Investors are apparently excited that DuPont will gain entry into fast-growing market sectors such as electric vehicles, 5G telecommunication, and clean energy. At the same time, DuPont announced plans to divest parts of its mobility and materials business, mapping a promising future of top-line growth to unlock greater value for shareholders. The company also reported strong numbers on its third-quarter financials, with its sales surged 18% to $4.3 billion and adjusted earnings per share soared 89% year over year. The growth is driven by strong volumes across all segments as well as a dip in the number of outstanding shares. However, the Arizona-based chemical company lowered its outlook for 2021 because of the ongoing semiconductor shortage that hits demand from the automotive sector.

Soon after the deal was announced, multiple analysts rushed to upgrade their ratings and price targets on DuPont stock. For example, Credit Suisse raised its price target to $95 from $76, and BMO Capital bumped its price target to $101.
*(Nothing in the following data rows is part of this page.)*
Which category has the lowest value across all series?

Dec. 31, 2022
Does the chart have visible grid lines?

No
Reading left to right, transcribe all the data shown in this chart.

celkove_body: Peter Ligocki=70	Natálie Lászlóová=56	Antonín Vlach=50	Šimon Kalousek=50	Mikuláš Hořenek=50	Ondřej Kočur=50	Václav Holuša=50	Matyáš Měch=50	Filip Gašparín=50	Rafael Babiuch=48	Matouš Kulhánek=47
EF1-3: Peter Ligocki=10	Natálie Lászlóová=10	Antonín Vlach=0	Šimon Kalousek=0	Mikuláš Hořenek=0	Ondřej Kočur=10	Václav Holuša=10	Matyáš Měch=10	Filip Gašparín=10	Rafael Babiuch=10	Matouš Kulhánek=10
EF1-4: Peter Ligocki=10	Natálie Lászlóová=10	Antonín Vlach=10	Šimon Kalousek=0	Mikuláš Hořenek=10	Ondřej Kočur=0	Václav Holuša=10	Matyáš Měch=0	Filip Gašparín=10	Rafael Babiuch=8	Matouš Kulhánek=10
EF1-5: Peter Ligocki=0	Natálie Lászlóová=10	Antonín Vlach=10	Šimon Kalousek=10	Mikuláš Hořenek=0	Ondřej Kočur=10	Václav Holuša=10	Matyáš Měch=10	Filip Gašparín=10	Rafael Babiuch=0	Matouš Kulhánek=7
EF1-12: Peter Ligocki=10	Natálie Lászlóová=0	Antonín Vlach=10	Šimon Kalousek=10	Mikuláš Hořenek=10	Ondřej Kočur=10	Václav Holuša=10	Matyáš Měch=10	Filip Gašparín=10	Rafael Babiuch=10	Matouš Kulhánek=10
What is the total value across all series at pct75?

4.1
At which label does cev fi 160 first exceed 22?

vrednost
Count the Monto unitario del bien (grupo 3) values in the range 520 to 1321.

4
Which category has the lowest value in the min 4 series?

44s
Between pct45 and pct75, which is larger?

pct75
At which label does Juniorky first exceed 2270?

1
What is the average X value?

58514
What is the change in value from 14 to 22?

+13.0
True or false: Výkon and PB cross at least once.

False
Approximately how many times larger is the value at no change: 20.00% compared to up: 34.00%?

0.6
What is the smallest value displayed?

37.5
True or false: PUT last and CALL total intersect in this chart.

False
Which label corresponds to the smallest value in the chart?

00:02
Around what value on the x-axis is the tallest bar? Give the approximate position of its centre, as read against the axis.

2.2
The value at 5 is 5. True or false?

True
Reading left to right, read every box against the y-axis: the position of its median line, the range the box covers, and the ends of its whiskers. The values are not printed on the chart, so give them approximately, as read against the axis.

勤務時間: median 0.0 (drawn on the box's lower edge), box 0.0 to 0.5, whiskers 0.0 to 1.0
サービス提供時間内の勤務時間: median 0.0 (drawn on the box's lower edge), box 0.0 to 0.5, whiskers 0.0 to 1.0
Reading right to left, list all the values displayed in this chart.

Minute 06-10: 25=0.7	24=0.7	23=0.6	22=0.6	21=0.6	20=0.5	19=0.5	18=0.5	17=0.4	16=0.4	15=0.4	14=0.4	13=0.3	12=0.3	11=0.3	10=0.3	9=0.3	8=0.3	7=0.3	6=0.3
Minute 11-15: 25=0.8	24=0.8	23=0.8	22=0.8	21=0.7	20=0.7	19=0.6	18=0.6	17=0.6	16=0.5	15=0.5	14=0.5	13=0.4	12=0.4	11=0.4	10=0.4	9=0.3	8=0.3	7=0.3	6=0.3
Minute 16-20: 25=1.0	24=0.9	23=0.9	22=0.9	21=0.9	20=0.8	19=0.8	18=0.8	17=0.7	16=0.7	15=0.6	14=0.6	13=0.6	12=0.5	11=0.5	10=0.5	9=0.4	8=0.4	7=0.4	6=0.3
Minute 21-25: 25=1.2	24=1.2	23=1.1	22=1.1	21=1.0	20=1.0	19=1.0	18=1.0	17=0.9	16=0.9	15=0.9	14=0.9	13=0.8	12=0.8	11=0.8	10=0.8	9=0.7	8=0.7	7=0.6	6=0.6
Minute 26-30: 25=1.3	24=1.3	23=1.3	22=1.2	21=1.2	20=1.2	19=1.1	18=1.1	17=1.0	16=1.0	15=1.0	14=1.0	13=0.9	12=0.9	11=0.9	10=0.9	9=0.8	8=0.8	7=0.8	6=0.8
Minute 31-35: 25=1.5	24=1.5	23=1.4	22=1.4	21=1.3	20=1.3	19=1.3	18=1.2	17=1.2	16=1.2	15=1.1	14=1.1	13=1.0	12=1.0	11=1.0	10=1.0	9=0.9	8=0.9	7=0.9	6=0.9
For Rogers, the company reported third-quarter results on Tuesday. Although with a top-line sales rise of 18% year over year, the ongoing shortage of microprocessors limited the company’s third-quarter success. However, DuPont’s generous takeover offer at $277 per share, representing a 33% premium over Rogers’ closing price on Monday evening and a 46% value boost over the average share price in the last 30 days, made the market makers ignore the disappointing report to focus on the game-changing event.

Deal Advisors

Evercore is serving as DuPont’s lead financial advisor, Goldman Sachs & Co. LLC as a financial advisor and provider of fully committed financing, and Skadden, Arps, Slate, Meagher & Flom LLP as its legal counsel.

J.P. Morgan Securities LLC served as exclusive financial advisor to Rogers on the transaction; Covington & Burling LLP and Hinckley, Allen & Snyder LLP served as outside legal counsel.